╭─ Dataset records

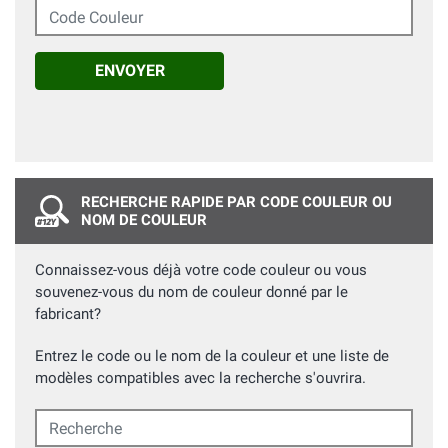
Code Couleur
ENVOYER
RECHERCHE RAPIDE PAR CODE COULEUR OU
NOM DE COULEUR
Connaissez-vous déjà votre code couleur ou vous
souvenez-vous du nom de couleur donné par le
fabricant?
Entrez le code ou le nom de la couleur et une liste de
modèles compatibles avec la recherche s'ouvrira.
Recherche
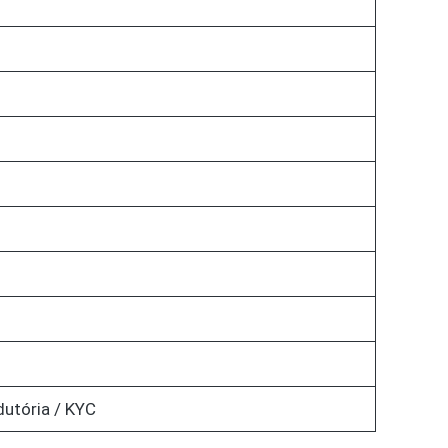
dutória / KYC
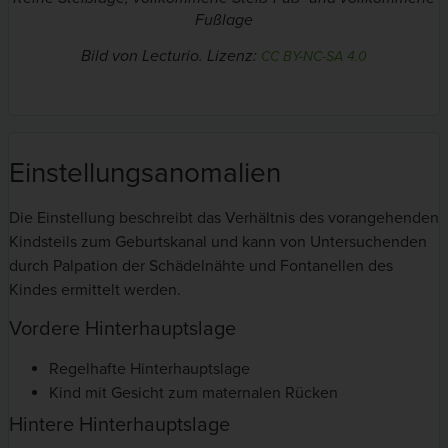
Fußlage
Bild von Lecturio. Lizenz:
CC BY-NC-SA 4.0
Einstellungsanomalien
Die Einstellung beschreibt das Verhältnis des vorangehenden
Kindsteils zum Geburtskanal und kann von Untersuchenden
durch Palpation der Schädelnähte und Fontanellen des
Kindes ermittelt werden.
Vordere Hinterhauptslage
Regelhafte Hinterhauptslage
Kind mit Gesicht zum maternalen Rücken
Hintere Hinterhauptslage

╰─
╭─ Dataset records

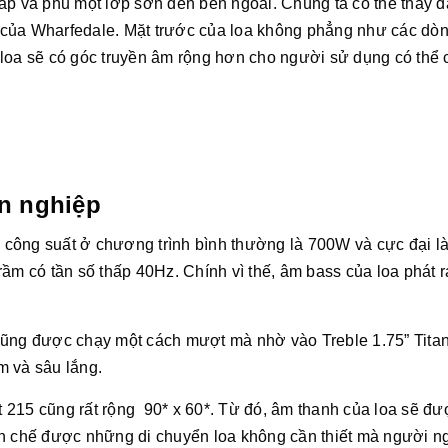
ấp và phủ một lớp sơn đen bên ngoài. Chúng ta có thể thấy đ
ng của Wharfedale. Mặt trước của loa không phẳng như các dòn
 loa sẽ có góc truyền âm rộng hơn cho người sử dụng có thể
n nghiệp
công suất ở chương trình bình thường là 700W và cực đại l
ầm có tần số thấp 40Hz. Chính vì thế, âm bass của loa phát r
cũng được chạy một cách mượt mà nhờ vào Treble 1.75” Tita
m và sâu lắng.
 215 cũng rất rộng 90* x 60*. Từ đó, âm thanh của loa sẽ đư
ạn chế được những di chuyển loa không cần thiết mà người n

╰─

Required work :: Reproduce verbatim the stretch of rows from the line containing "ấp và phủ một" through the line containing "ạn chế được", both lines included.

Answer section ::
ấp và phủ một lớp sơn đen bên ngoài. Chúng ta có thể thấy đ
ng của Wharfedale. Mặt trước của loa không phẳng như các dòn
 loa sẽ có góc truyền âm rộng hơn cho người sử dụng có thể
n nghiệp
công suất ở chương trình bình thường là 700W và cực đại l
ầm có tần số thấp 40Hz. Chính vì thế, âm bass của loa phát r
cũng được chạy một cách mượt mà nhờ vào Treble 1.75” Tita
m và sâu lắng.
 215 cũng rất rộng 90* x 60*. Từ đó, âm thanh của loa sẽ đư
ạn chế được những di chuyển loa không cần thiết mà người n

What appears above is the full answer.